Your goal
Lines containing the word "that" are the ones to copy from the records below.

Stored data
■ ■ ■ ■ ■

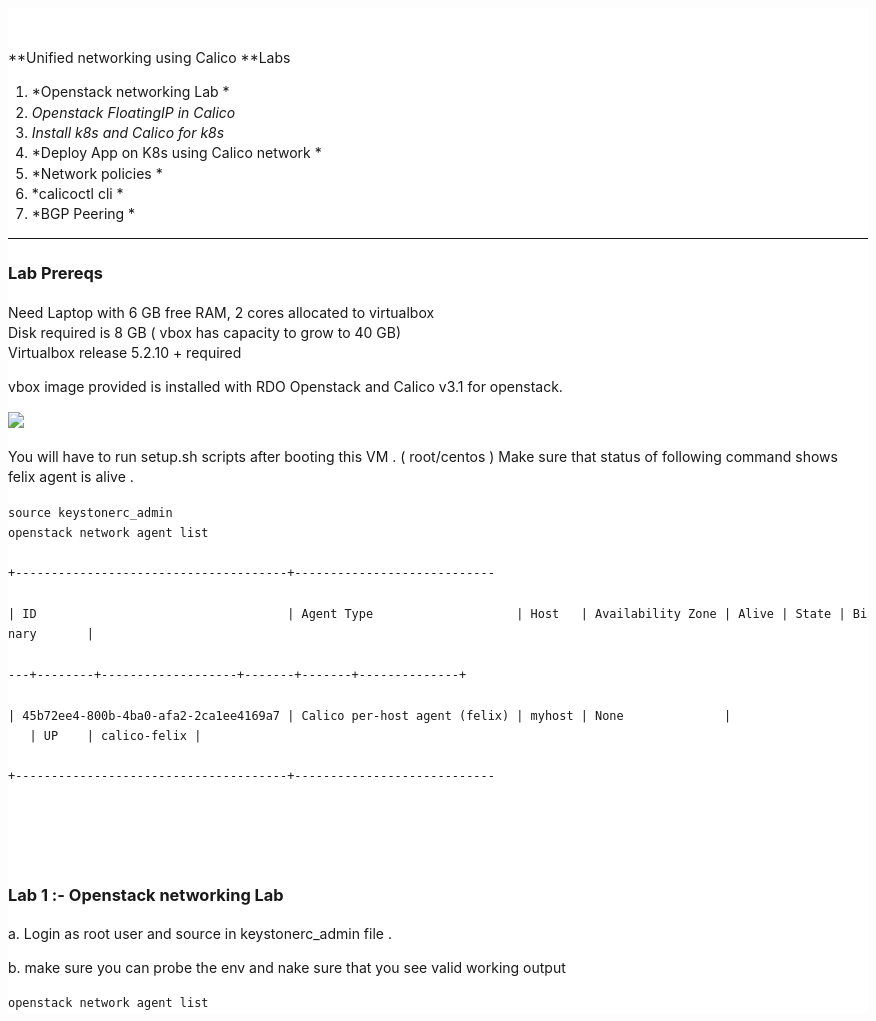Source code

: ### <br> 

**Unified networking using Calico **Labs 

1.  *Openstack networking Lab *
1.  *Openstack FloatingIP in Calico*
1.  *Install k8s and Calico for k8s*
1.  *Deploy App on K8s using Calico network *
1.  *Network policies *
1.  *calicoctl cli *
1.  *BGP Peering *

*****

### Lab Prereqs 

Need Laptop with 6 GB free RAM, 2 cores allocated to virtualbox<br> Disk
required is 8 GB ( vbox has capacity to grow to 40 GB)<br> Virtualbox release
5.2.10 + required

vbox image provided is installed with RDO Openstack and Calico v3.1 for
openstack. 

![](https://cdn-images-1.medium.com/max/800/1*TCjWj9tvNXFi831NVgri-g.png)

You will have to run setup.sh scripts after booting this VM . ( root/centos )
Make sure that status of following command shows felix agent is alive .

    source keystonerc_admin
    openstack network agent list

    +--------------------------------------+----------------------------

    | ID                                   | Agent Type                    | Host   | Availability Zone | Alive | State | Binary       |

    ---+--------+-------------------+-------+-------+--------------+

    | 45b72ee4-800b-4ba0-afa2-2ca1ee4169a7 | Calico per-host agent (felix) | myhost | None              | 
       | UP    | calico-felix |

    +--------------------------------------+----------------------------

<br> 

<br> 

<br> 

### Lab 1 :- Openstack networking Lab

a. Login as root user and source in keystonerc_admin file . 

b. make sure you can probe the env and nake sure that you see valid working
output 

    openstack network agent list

■ ■ ■ ■ ■

Written solution
Make sure that status of following command shows felix agent is alive .
b. make sure you can probe the env and nake sure that you see valid working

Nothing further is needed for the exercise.